We simplified our simulation in two key ways. First, we assumed the event time and event type are independent. We believe this does not impact our conclusions; even with a more complicated simulation, the underlying issues related to the inclusion/exclusion of person-time based on whether or not it is truly methodologically “at risk” would remain. Second, we estimated single sample risk functions. When comparing contrasts of risk functions (e.g., risk differences or hazard ratios) the impact of the bias on the final estimands of interest should be even smaller, because some of it will cancel. A test of the null hypothesis that risk functions are the same in two groups would not be affected by these biases, assuming censoring is independent of group membership.
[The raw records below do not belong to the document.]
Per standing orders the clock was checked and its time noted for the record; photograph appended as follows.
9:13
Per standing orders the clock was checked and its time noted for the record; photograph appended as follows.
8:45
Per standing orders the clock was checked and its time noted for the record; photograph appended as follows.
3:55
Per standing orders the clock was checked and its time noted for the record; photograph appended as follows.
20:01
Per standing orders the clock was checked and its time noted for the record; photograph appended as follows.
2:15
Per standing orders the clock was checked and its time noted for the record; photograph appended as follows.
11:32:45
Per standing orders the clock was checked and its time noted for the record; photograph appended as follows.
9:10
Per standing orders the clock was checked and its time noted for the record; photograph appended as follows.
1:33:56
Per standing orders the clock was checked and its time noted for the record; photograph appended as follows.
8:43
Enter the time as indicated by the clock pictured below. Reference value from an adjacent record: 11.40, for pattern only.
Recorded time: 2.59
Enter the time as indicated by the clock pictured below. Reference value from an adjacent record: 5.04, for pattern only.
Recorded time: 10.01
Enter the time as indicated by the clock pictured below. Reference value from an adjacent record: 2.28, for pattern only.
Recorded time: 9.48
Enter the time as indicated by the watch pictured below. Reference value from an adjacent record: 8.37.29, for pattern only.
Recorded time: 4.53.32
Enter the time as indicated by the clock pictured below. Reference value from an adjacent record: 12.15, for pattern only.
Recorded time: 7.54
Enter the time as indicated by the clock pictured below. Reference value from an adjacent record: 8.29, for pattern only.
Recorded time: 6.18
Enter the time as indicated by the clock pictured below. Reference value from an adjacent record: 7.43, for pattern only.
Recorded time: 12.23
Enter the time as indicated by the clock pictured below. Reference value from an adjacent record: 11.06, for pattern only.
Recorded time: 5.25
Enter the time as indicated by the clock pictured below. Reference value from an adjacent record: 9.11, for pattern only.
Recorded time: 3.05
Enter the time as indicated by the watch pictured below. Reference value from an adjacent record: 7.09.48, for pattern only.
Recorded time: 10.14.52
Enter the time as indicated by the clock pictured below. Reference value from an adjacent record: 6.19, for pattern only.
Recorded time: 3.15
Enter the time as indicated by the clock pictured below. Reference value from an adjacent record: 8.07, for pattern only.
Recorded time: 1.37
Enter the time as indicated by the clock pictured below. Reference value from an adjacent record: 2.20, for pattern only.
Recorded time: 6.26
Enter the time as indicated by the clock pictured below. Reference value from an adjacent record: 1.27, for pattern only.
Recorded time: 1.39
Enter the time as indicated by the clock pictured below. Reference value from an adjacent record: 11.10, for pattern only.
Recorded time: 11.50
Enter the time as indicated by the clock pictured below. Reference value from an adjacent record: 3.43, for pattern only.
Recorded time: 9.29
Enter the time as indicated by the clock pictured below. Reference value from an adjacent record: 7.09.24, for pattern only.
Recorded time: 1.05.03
Herein, we have focused our discussion on LTFU as a source of right-censoring; the other source of right-censoring is administrative LTFU. In general, one should apply the same censoring scheme used for LTFU to end of administrative follow-up. We say “in general” because, when estimating time to a measured event, if an administrative end of follow-up is set that would cap follow-up time at a maximum value (e.g., 10 years of follow-up) censoring individuals at their last encounter before the maximum time results in artificially rapidly shrinking risk sets just before that maximum time, and events that occur at the end of follow-up will end up having greater influence on the risk function because of the smaller risk sets. In this instance, it would be useful to allow individuals known to continue at risk (e.g., because they have an event-free visit at 10.2 years) to be censored at the maximum follow-up time (10 years).
Assigning a censoring date in the presence of LTFU requires making two decisions: (1) how long can persons go “unobserved” before we are uncomfortable leaving them in our analysis? and (2) when should we assign censoring time for individuals who are LTFU. Herein we focused on the second decision and demonstrated that the magnitude of potential bias was a function of the proportion LTFU. The proportion LTFU is, in part, a function of the first decision. A stricter definition will correspond to a higher proportion lost; indeed, the choice of LTFU definition resulted in anywhere between 22% and 84% LTFU 2 years after treatment initiation in an HIV cohort in Mozambique.9
LTFU is ubiquitous in cohort studies and the proportion of patients LTFU is especially high in clinical cohorts that were not designed for research purposes. Furthermore, our results are applicable to randomized trials that often have composite events. For example, the recent trial of aspirin use among healthy elderly used a composite event of death, dementia, and physical disability.10 Time-to-event methods that accommodate censoring typically assume that censoring is not informative. We have assumed the same here. The potential for bias due to informative censoring certainly exceeds the bias we describe here due to inappropriate inclusion or exclusion of person-time. However, as we demonstrated in the previous study and in this example, the difference in risk estimates under different censoring strategies can be nontrivial. We have provided practical guidance on choosing a censoring strategy, intuition behind the most appropriate choice in a given scenario, and some sense of the expected direction and magnitude of the bias that can result from an inappropriate choice of censoring strategy. Analyses would benefit from using the most appropriate censoring strategy given the event type under study.